In 2004, Pescarolo Sport were the only team to use the C60, which they ran as the "Pescarolo C60". The team's first race came in the 1000 km of Monza, which formed part of the new Le Mans Endurance Series (LMES); here, Ayari and Emmanuel Collard took fourth overall, and were the fastest of the non-Audi entrants. For the 24 Hours of Le Mans, Collard partnered Bourdais and Minassian in one C60, whilst Ayari drove with Érik Comas and Benoît Tréluyer in the other. Although the C60 of Collard, Bourdais and Minassian succumbed to engine trouble after 282 laps, the Ayari/Comas/Tréluyer finished fourth overall, and fastest of the non-Audi runners once more. Hélary was selected to partner Ayari at the 1000 km of Nürburgring, and this time the pair brought the C60 home in fifth overall. Pescarolo's last race of the season came at the 1000 km of Spa, where Gounon and Ayari lasted nine laps before being forced to retire due to accident damage. Pescarolo finished the LMES season in fifth place, level on points with Team Jota.

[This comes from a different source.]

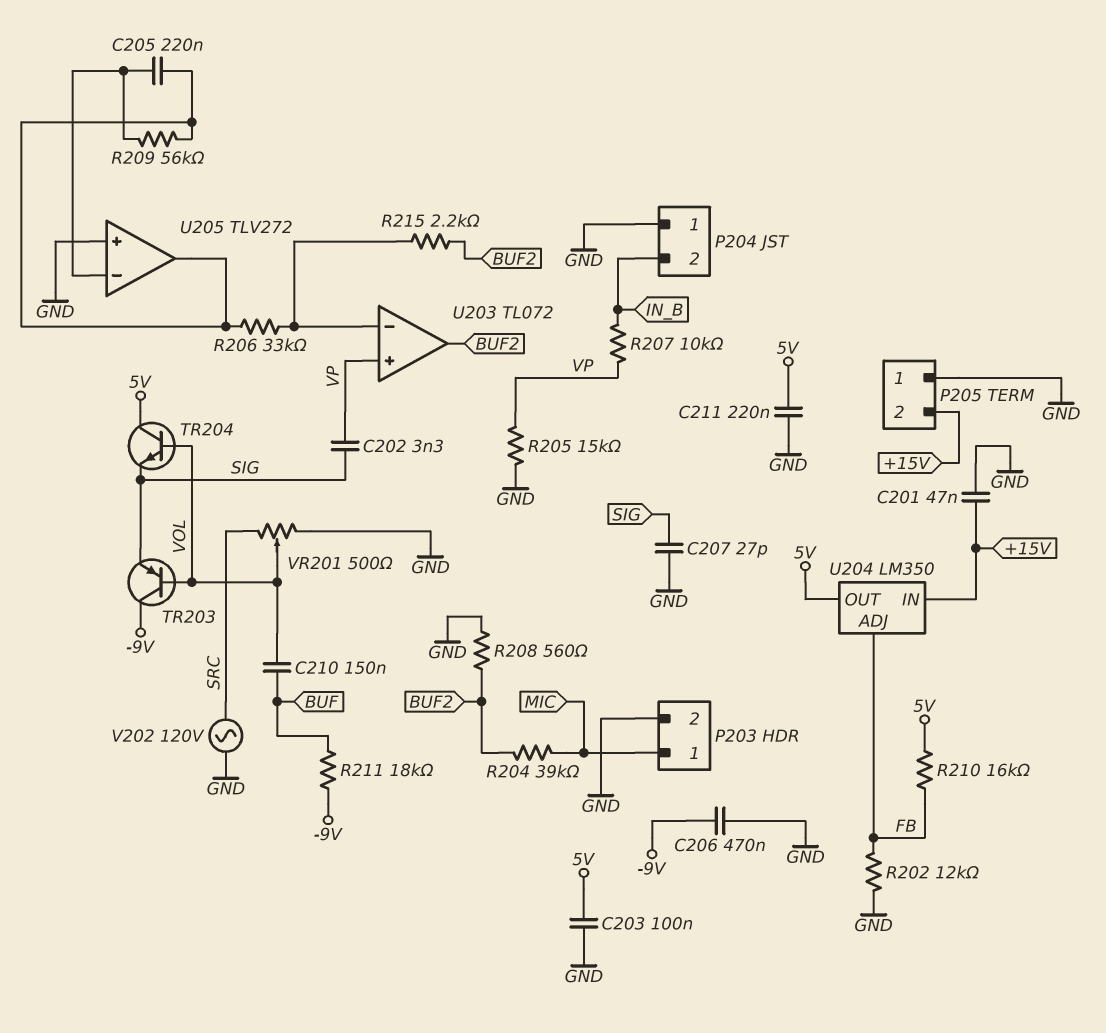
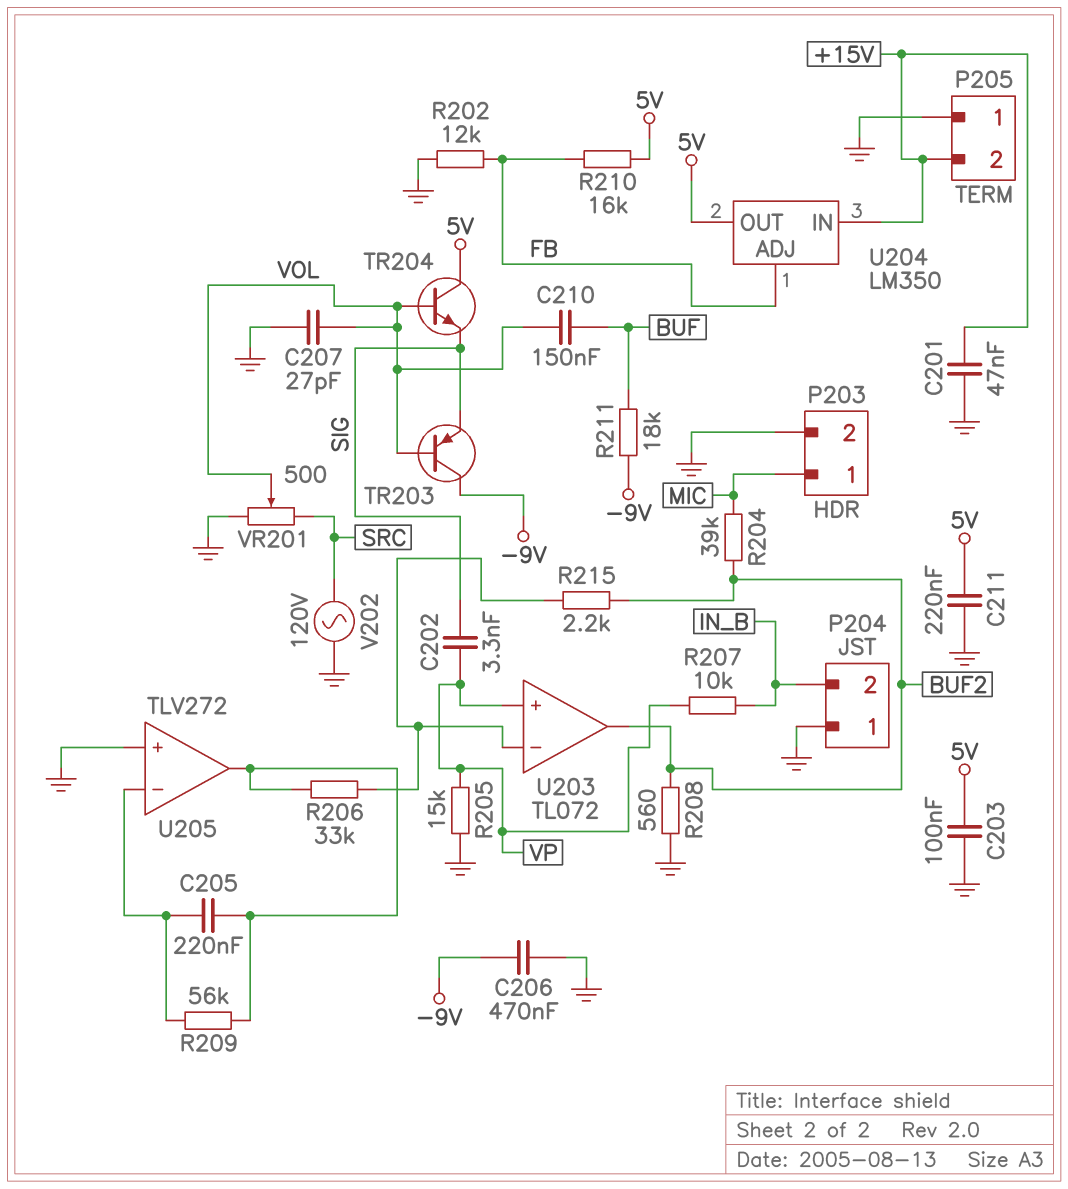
C207: 27pF (GND, SIG) -> 27pF (GND, VOL)

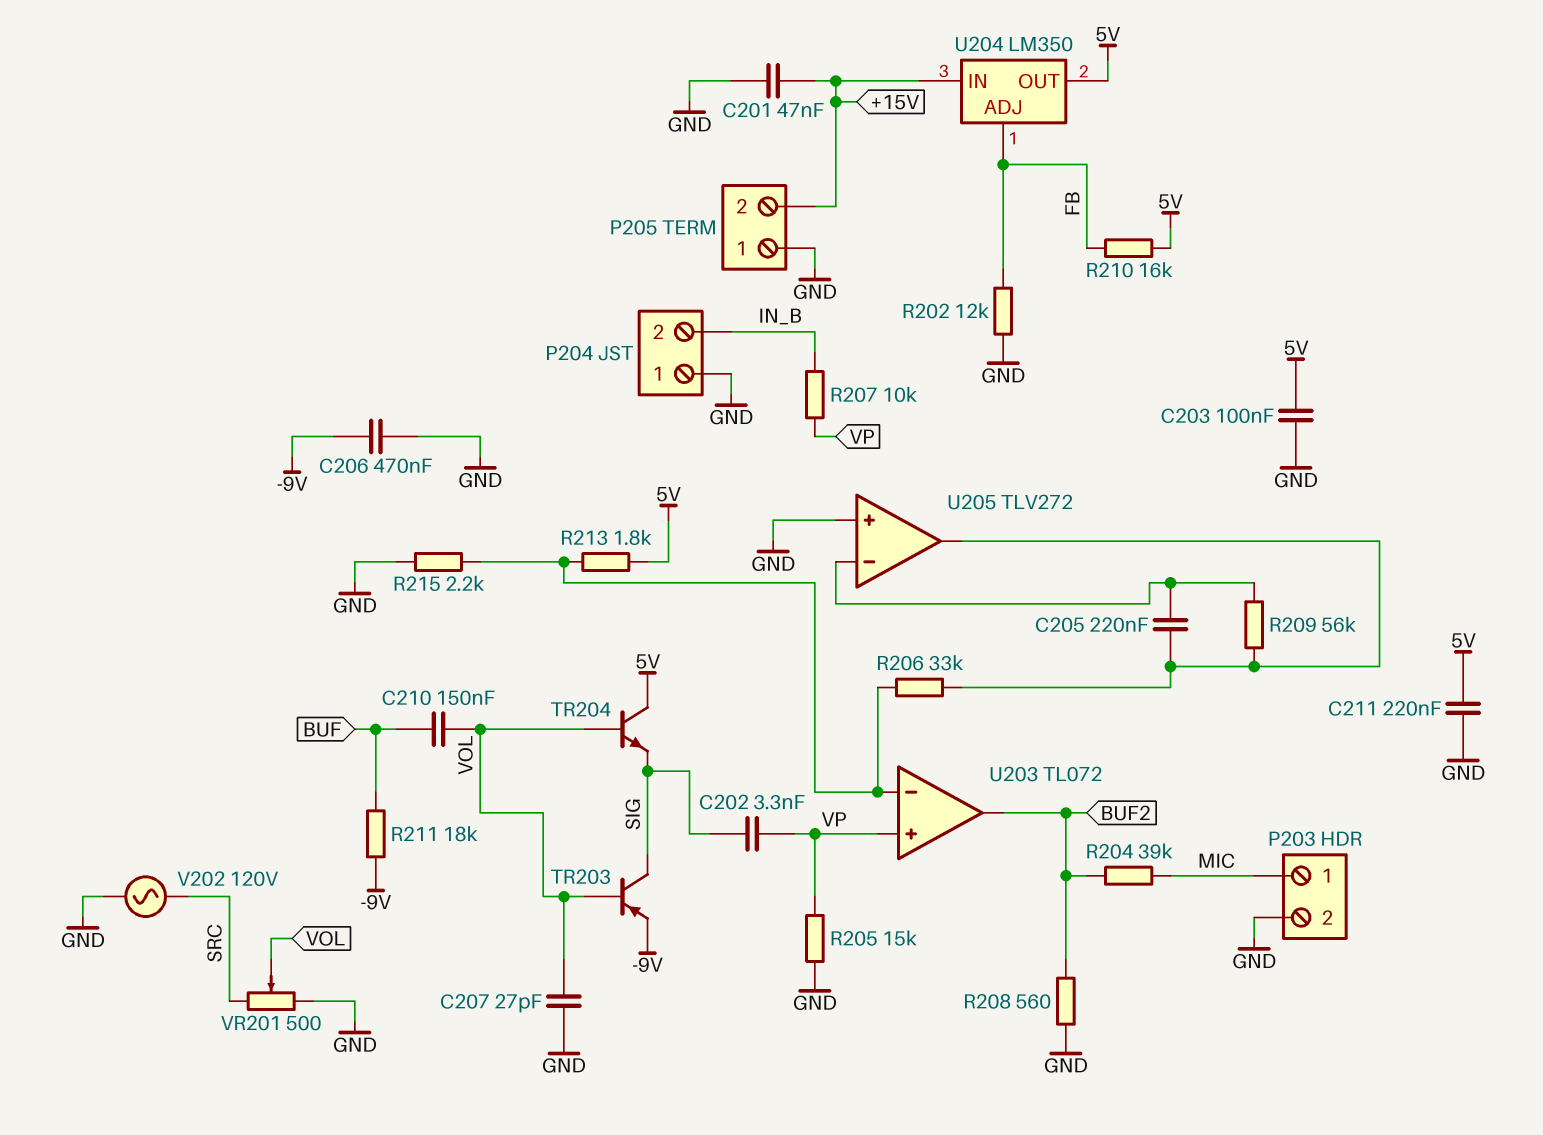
R213: none -> 1.8k (5V, U203/in-)
R215: 2.2k (BUF2, U203/in-) -> 2.2k (GND, U203/in-)
TR203: PNP (B VOL, C -9V, E SIG) -> PNP (B VOL, C SIG, E -9V)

In 2005, Courage Compétition began running their updated C60 Hybrid, whilst Pescarolo also updated their C60; the two teams were the fastest and second fastest respectively at the Paul Ricard test session. At the LMES season opener, which was the 1000 km of Spa, the Courage-entered car, driven by Cochet, Christian Vann and Alexander Frei was eliminated in a pit-lane accident, whilst the Pescarolo entry, driven by Bouillon, Collard and Comas finished second. For the 24 Hours of Le Mans, both teams entered two cars; Courage entered Frei, Vann and Dominik Schwager in one car, and Cochet, Shinji Nakano and Bruce Jouanny in the other, whilst Pescarolo ran Collard, Boullion and Comas in one of their C60s, with Ayari, Hélary and Sébastien Loeb in the other. One car from each team finished; Collard, Boullion and Comas took second for Pescarolo, whilst Schwager, Frei and Vann finished eighth for Courage. Both teams reverted to single-car entries for the 1000 km of Monza, which Collard and Boullion won for Pescarolo; the Gounon/Vann/Frei combination in the Courage finished sixth overall, and fourth in the LMP1 category. For the 1000 km of Silverstone, it was Frei, Vann and Cochet, driving for Courage, who were the fastest C60; they took 14th, and 13th in class, whilst Collard and Boullion had problems and finished 34th, and 17th in class. The 1000 km of Nürburgring saw Boullion and Collard take fourth for Pescarolo, whilst Frei and Cochet took eighth for Courage. At the final round of the season, which was the 1000 km of Istanbul, Collard and Boullion took another victory for Pescarolo, whilst the Courage of Gounon and Frei took 21st overall, and eighth in class. This result meant that Pescarolo had won their first ever team's championship, whilst Courage finished seventh.

===2006===
For 2006, Pescarolo were the only team to run the C60 in the newly-renamed Le Mans Series (LMS). Collard and Boullion started the season in exactly the same way they had finished the previous one, by winning the 1000 km of Istanbul in the Pescarolo C60 Hybrid. The 1000 km of Spa saw Collard and Boullion win again, despite starting the race from the pitlane after a crash in free practice. At the 24 Hours of Le Mans, Pescarolo entered two C60s, as usual; one driven by Hélary, Loeb and Franck Montagny, whilst the other was driven by Collard, Minassian and Comas. The Montagny/Hélary/Loeb car took second overall, beating one of the brand-new Audi R10 TDIs, whilst the other car finished fifth overall, and fourth in the LMP1 category. Having returned to the LMS, Collard and Boullion were joined by Hélary for the 1000 km of Nürburgring, and the trio took another win for Pescarolo. Didier André replaced Hélary in the final two rounds, which were the 1000 km of Donington and 1000 km of Jarama, and Pescarolo won both races to complete a clean sweep. As a result, Pescarolo retained the LMP1 team's championship with the maximum score possible. The C60 was made obsolete by the new LMP1 regulations for 2007, and thus was retired, and replaced by the Pescarolo 01.